My ultimate goal is to count the number of occurrences of each unique word on each day. The challenge that I'm having is breaking the keywords out of their lists and then matching them to the date on which they occurred. ...assuming this is even the most logical first step.
At present I have a solution in the code below, however I'm new to python and in thinking through these things I still think in an Excel mindset. The code below works but it's very slow. Is there a fast way to do this?
# Create a list of the keywords for articles in the last 30 days to determine their quantity
keyword_list = stories_full_recent_df['Keywords'].tolist()
keyword_list = [item for sublist in keyword_list for item in sublist]
# Create a blank dataframe and new iterator to write the keyword appearances to
wordtrends_df = pd.DataFrame(columns=['Captured_Date', 'Brand' , 'Coverage' ,'Keyword'])
r = 0
print("Creating table on keywords: {:,}".format(len(keyword_list)))
print(time.strftime("%H:%M:%S"))
# Write the keywords out into their own rows with the dates and origins in which they occur
while r <= len(keyword_list):
for i in stories_full_recent_df.index:
words = stories_full_recent_df.loc[i]['Keywords']
for word in words:
wordtrends_df.loc[r] = [stories_full_recent_df.loc[i]['Captured_Date'], stories_full_recent_df.loc[i]['Brand'],
stories_full_recent_df.loc[i]['Coverage'], word]
r += 1
print(time.strftime("%H:%M:%S"))
print("Keyword compilation complete.")
Once I have each word on it's own row I'm simply using .groupby() to figure out the number of occurences each day.

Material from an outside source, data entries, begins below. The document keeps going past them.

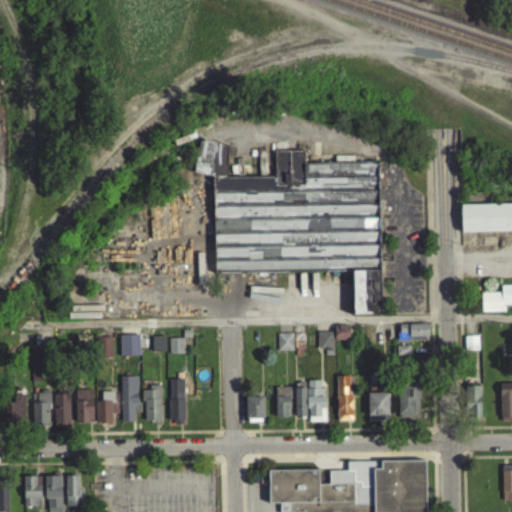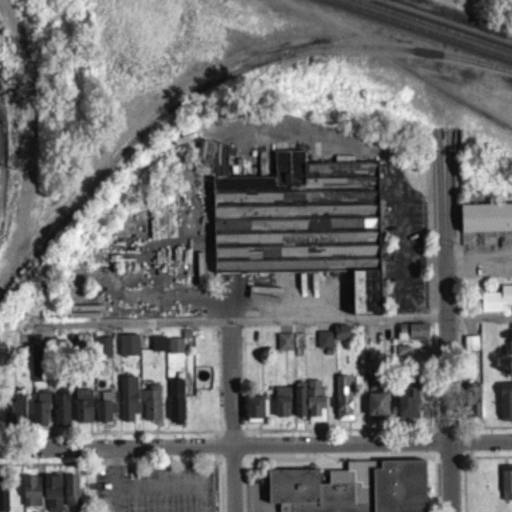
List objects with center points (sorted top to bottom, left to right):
railway: (438, 24)
railway: (423, 29)
railway: (299, 59)
road: (395, 166)
building: (485, 223)
building: (297, 225)
building: (300, 227)
railway: (57, 232)
road: (478, 260)
building: (496, 305)
road: (264, 321)
road: (445, 323)
building: (412, 337)
building: (340, 338)
building: (324, 345)
building: (284, 348)
building: (470, 348)
building: (157, 349)
building: (128, 351)
building: (175, 351)
building: (102, 352)
building: (402, 356)
building: (35, 370)
building: (128, 403)
building: (299, 404)
building: (343, 404)
building: (407, 405)
building: (282, 406)
building: (175, 407)
building: (314, 407)
building: (473, 407)
building: (505, 407)
building: (151, 409)
building: (83, 411)
building: (376, 412)
building: (61, 413)
building: (105, 413)
building: (39, 414)
building: (253, 414)
building: (17, 415)
road: (231, 416)
building: (5, 419)
road: (256, 450)
road: (112, 482)
building: (506, 488)
road: (166, 490)
building: (350, 491)
parking lot: (152, 492)
building: (3, 496)
building: (52, 496)
building: (71, 496)
building: (30, 497)
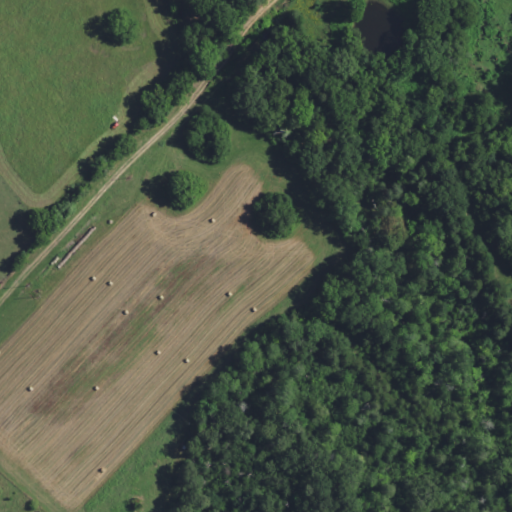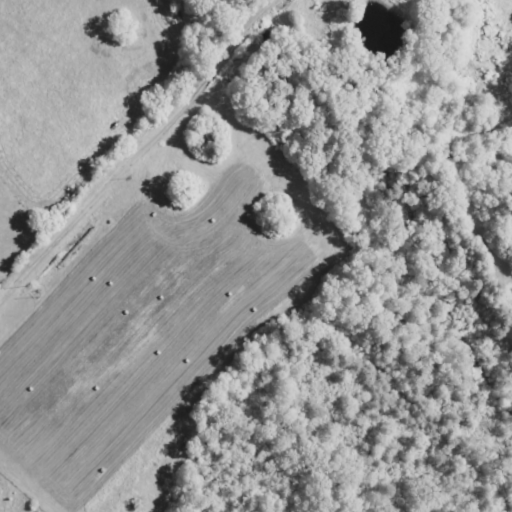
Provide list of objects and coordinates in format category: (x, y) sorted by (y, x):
road: (118, 131)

# Group and count the keywords and days to find the day with the least of each word
test_min = wordtrends_df.groupby(('Keyword', 'Captured_Date'), as_index=False).count().sort_values(by=['Keyword','Brand'], ascending=True)
keyword_min = test_min.groupby(['Keyword'], as_index=False).first()
At present there around about 100,000 words in this list and it takes me an hour to run through that list. I'd love thoughts on a faster way to do it.
I think you can get the expected result by doing this:
wordtrends_df = pd.melt(pd.concat((stories_full_recent_df[['Brand', 'Captured_Date', 'Coverage']],
stories_full_recent_df.Keywords.apply(pd.Series)),axis=1),
id_vars=['Brand','Captured_Date','Coverage'],value_name='Keyword')\
.drop(['variable'],axis=1).dropna(subset=['Keyword'])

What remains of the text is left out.